Петровна готова была и в школу отвезти в колясочке свое сокровище!
Но в автобусе с коляской не управиться, поэтому Ире пришлось тяжко.
Утром, выглянув в окно, она объявила: ночью подморозило, одеваемся теплее!
— Л-лишнее это… не л-л-юблю… ты знаеш-ш-шь…
Тут Ира, которая до сих пор оставляла на ночь в Мишиной комнате окно нараспашку, возмутилась:
— Ты что, хочешь, чтобы меня родительских прав лишили? Октябрь на дворе, а дитя в распашонке! Кто же меня умной назовет?
— Пр-ра-ва, ни-кто-о… Ку-утай…
Пассажиры с умилением посматривали на смугло-румяную мамашу с хорошенькой, беленькой малышкой на руках. Мишу часто принимали за девочку.
Всю дорогу по просьбе Миши Ира тихонько нашептывала ему краткую историю развития человечества.

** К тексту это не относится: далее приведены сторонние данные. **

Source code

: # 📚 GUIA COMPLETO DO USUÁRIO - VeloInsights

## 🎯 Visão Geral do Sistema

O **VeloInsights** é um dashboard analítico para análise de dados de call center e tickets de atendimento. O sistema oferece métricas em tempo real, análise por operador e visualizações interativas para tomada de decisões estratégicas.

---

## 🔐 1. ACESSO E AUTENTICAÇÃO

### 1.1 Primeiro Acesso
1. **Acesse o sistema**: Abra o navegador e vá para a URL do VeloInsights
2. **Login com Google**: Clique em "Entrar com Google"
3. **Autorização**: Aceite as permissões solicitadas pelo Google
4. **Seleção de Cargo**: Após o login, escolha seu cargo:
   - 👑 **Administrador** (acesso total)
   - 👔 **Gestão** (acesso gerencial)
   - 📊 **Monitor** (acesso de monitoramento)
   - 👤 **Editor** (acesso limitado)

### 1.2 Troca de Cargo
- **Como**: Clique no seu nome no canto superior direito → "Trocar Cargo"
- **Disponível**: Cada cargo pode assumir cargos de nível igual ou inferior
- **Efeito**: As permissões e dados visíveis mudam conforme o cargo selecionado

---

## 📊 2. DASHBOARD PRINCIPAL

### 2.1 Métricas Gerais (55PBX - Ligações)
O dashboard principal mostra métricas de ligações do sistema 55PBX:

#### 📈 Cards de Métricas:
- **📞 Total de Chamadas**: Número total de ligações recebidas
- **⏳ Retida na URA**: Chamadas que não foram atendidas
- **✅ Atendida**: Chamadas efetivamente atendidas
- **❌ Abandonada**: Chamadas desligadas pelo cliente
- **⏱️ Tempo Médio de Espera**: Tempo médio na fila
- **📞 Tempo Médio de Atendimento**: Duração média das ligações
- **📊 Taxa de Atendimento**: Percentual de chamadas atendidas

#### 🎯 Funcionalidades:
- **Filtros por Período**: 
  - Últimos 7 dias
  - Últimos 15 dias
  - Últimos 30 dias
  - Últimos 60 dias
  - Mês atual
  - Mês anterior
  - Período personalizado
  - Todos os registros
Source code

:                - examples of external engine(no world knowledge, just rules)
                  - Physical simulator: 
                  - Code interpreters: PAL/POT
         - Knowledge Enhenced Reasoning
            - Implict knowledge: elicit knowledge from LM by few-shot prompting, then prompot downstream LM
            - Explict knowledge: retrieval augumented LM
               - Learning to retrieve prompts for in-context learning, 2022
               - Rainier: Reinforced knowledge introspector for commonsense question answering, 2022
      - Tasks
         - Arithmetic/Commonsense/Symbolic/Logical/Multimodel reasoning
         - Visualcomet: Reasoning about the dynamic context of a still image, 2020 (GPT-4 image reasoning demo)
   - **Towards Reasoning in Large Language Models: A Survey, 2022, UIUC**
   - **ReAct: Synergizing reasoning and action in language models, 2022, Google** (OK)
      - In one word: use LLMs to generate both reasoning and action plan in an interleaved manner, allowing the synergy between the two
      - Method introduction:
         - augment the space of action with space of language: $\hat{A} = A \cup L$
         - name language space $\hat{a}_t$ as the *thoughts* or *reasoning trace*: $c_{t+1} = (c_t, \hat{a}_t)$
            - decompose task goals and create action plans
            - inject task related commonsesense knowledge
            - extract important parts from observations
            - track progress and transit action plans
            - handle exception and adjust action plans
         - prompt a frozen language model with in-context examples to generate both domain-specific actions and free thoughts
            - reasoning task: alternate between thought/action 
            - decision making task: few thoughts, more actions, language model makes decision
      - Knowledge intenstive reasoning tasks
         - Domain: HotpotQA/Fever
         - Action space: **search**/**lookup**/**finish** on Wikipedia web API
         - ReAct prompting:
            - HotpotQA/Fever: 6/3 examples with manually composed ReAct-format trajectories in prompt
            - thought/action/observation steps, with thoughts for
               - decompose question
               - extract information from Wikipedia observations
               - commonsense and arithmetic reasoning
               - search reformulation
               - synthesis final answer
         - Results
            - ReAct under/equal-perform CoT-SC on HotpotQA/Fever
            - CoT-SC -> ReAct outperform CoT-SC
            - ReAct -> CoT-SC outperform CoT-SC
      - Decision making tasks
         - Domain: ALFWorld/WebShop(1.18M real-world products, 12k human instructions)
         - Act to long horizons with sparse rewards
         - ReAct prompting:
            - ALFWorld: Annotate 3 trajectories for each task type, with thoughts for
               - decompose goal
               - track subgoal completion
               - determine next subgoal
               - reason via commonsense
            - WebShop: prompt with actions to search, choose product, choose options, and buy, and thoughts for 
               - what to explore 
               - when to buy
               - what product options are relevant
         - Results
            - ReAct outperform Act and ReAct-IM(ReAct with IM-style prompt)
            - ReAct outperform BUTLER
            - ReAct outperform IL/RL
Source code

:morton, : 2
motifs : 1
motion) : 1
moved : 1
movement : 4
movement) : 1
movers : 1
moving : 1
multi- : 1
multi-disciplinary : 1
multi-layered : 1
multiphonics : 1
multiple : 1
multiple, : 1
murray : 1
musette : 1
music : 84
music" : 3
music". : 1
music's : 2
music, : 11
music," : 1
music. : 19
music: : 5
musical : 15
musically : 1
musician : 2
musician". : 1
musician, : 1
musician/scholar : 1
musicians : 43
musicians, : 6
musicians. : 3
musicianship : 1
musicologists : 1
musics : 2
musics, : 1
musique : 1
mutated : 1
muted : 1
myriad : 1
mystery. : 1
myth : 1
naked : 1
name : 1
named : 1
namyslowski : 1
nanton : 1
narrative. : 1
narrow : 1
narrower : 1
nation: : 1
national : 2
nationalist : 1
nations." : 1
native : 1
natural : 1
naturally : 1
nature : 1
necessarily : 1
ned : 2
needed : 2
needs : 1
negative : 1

На пустыре строили дом «с выпендрежем»: башенки, балкончики — по всем правилам новых хозяев жизни. Рабочие уже подвели кирпичные стены под крышу.
Ира расстроилась. Был пустырь никому не нужный, люди с роду-веку обходили его стороной, и вот, на тебе… Она топталась с Мишей на руках, пока не заметила старушку, у которой летом воду пила. Микитовна, кажется, так милиционер называл ее.
Микитовна увидела ее раньше. Она вышла покормить кур, а тут «молодычка з дытыною», и долго, прикрыв рукой глаза от солнца, рассматривала их. Ира обрадовалась:
— Здравствуйте, Микитовна!
— Ой, доню, а я, стара, дывлюсь, чи ты, чи ни… Живая, здоровая, та гарна яка! А це ж хто в тэбэ? Донэчка? Красуня!
— Нет, Микитовна, не дочка, сынок у меня, Мишенька…
— Хлопчик, теж гарно… — присмотрелась, видно, разгадала нехитрую женскую загадку: «З того лита, мабудь… Ой, дытыно, дытыно, и нэ побоялась привэсты нэ знамо вид кого…» А вслух сказала:
— Бог дав тоби сыночка за мукы твои… Угу, Мишенька, угу…
Мишенька старательно распустил губы в улыбке, приоткрыв два белых зубка.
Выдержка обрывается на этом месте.